Van Doren said nocturnal flight calls and acoustic monitoring can help answer all sorts of research questions, and added that he thinks it will be especially key in studying how climate change is impacting the migration timing of specific species.
"There are a lot of interesting research questions that this opens up for us, such as how species are changing their timing of migration with respect to climate change, or how they interact with each other during migratory flights, which is something we still don’t fully understand," he said. "We really don’t understand why exactly birds are giving these flight calls in the first place sometimes."
Ornithologists in Houston also see the potential for these recordings to help with local conservation efforts.
"I think there’s a great opportunity to bring awareness to this unseen migration," said Richard Gibbons, the Gulf Coast Manager at the American Bird Conservancy. "It puts names to all of those numbers."
The recordings can provide data on which species are passing through cities and which are stopping in parks and nature reserves to refuel for their journey, according to Kelsey Biles, the Conservation Director at Houston Audubon.
"We’re trying to understand who’s migrating where, where they’re going, and how they’re navigating the landscape," Biles said. "So what particular birds are really prone to going through cities and which ones to avoid them?"
Biles said there are limits to nocturnal recordings since not all birds call at night, but it's a powerful complement when combined with other tools such as traditional birding.
"They tend to kind of work together so we can get a bigger picture all over of how birds are migrating to urban landscapes, and how they’re using stopover points," Biles said.
Beyond the research element, birders say there's something magical about identifying the bird calls.
"Once you start, you can’t stop because every night is something different," said Lee, the Rice geology professor. "It’s so exciting."

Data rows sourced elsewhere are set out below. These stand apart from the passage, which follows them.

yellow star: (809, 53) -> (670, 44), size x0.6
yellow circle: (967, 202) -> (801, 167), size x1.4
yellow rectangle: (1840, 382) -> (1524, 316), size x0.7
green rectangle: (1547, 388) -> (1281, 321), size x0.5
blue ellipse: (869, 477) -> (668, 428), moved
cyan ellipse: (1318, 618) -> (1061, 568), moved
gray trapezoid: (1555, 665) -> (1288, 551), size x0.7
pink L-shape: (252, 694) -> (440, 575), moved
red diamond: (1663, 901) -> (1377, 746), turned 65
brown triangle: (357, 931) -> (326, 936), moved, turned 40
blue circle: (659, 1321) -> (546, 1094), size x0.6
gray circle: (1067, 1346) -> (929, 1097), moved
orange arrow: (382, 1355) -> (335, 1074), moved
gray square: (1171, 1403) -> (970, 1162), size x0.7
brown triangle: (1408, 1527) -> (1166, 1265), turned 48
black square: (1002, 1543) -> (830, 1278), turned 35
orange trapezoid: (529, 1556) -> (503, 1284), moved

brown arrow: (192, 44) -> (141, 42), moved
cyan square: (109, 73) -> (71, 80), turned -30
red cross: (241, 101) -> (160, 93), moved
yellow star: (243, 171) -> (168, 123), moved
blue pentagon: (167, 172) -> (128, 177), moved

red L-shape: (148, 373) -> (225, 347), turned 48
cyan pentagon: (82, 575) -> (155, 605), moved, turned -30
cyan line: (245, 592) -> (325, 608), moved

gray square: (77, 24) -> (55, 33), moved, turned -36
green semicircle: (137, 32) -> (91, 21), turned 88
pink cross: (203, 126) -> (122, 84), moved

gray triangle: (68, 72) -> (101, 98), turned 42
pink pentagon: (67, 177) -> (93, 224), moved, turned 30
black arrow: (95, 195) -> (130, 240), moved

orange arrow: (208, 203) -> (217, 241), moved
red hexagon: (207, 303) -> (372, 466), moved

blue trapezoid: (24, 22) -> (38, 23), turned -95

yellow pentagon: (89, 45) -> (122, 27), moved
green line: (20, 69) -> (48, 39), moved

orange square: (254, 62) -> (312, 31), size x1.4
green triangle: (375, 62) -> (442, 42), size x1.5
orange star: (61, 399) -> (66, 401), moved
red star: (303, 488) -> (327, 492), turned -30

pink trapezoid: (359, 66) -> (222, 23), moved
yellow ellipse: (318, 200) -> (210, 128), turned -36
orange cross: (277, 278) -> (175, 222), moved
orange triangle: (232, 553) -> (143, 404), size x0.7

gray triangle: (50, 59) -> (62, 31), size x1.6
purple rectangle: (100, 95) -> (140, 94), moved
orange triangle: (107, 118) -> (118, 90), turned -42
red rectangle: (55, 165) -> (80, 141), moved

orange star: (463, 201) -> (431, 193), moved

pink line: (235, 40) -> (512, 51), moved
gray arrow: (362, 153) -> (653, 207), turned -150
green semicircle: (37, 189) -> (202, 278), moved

Lee said his entire setup cost him about $200. He uses a Zoom recorder covered in a waterproof plastic bag with a shotgun mic and attaches both of those to a window washing pole, pointing directing towards the sky.
Lee said setting up the equipment is pretty easy for anyone to do.
The hardest part, however, is learning to identify the calls, according to Friendswood resident Chris Bick.
"The learning curve for it is pretty massive," Bick said.
Bick was working as a police officer at Rice when he met Lee, and is now recording nocturnal flight calls from his backyard, which he's turned into a bird oasis with native plants, running water and bird feeders.
The recordings are uploaded to audio editing software, where birders learn to read the spectrograms and quickly identify the calls. There are dedicated Facebook support groups and guidebooks with images of what each bird call looks like to help.
"When I first started, it would take me probably about four or five hours just to get through one night," Bick said, adding that now he can get through 3 hours of recordings in about 30 minutes.
Bick said was awe-inspiring to capture an American Golden plover as it flew over his backyard while traveling from South America to Canada.
"It's kind of like a bird treasure hunt. You’re just going through (the recordings) and seeing what’s flying over your house," Bick said. "And that’s the fun part about it is seeking out those calls."